# Task instructions
Exact reproduction is required for the lines below starting at the line with "data_out <= 0;" and ending at the line with "output z );", both included. No other lines, and no pictures.

# Given records
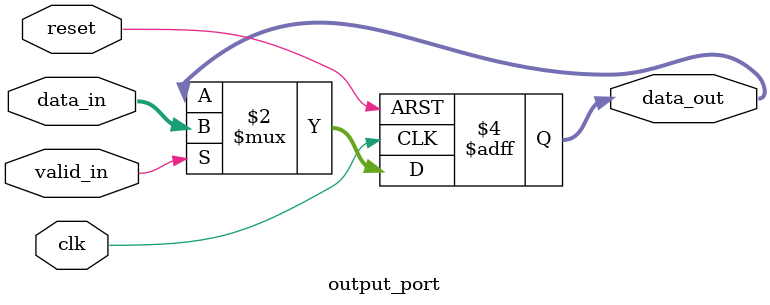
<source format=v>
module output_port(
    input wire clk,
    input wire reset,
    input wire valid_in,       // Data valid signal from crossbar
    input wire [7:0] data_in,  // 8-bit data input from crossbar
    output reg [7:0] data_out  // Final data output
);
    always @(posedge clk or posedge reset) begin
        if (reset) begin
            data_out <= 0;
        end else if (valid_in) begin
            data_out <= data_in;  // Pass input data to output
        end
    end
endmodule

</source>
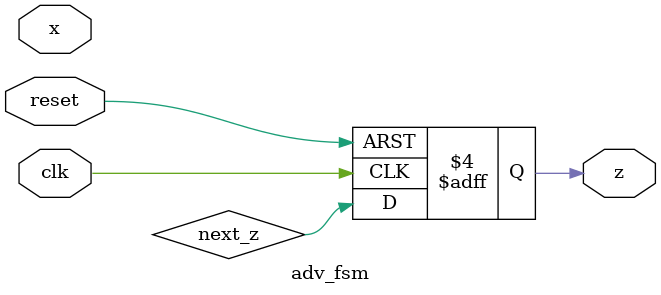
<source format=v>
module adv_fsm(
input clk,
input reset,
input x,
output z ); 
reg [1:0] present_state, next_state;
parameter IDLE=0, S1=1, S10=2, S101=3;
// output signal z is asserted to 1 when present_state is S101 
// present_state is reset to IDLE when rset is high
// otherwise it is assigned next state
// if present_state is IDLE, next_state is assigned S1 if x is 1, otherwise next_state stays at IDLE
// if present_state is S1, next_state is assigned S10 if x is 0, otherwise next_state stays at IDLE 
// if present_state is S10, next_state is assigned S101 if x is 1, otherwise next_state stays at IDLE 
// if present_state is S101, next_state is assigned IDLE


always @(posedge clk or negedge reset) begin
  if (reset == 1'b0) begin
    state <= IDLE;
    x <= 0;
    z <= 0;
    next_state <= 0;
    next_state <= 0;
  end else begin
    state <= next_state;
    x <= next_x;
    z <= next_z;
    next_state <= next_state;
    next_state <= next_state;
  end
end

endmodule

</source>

# Solved exercise
            data_out <= 0;
        end else if (valid_in) begin
            data_out <= data_in;  // Pass input data to output
        end
    end
endmodule

</source>
<source format=v>
module adv_fsm(
input clk,
input reset,
input x,
output z ); 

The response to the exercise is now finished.